Why You Should Not Be Proud of Drinking the World's Priciest Coffee

Civet coffee or Kopi Luwak is the world's most expensive coffee. Behind the trend luxury image brewed in a cup, there is a reportedly insane phase of animal cruelty going on.

Luwak coffee has actually gone to a 'not-so-luxury' process from feeding Civets with the beans to scraping the animals' poops. That's where the hundred-dollar-per-kilo digested beans come from. However, it's not the only reason why you shouldn't be proud of drinking the pricey coffee.

The poor endangered mammals were poached and caged in small area with their feet clamped. Suwanna Gauntlett, the woman who established Wildlife Alliance, said that the inhumane way of capturing civets from their habitat could lead to the species extinction.
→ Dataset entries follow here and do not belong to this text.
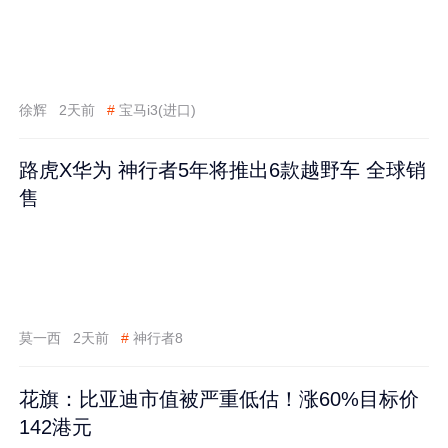
徐辉
2天前
#
宝马i3(进口)
路虎X华为 神行者5年将推出6款越野车 全球销
售
莫一西
2天前
#
神行者8
花旗：比亚迪市值被严重低估！涨60%目标价
142港元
Lured with pineapple on bait bamboo stick, civets would climb up on it as a metal snare catches its waist. They are then forced to 'work' with only coffee berries to feed on. The small cage size and the force-fed are inhumane. Describing further on the unlucky civets, Gauntlett said that the excessive poaching at the rate is threatening. The activist who also works with Asia's conservation groups explains how coffee farms might refuse to use a humane way because it is more expensive. The humane operation, according to Gauntlett, allows civets to stay in the wild, cage-free.

Luxury coffee store, Harrods, claims to obtain one of its Luwak coffee sources from Ross Kopi, an Indonesia-based operator who performs humane production, by sending workers out the jungle to collect civet feces. The British retailer admitted paying a price of $2,500 for a kilo.

Luwak coffee is considered as the highest quality coffee due to its rarity. The civets lend its musky flavor to the brew - adding a richer taste of coffee with a hint of chocolate and caramel. The quality (and rarity), however, was supposed to be from civet digging the berries on its own as the mammal is a picky animal. With the domination of cruelty behind the trade and fraudulent battery farms - this is an ugly reality.

Blacklisted plantation issue has raised a huge concern after DanWatch research investigation found that even Nestle could not name all of the sources it obtained the coffee from.

The campaign for putting down civet-poop coffee has led closer to its goal. European and American importers restrict their civet coffee bean sources albeit the increasing Kopi Luwak trend in Southeast Asia.

Worrying about the vulnerable species, Gauntlett advises coffee drinkers not to be part of the animal cruelty by putting civet coffee down. "It's encouraging the farming of animals in terrible conditions," she says.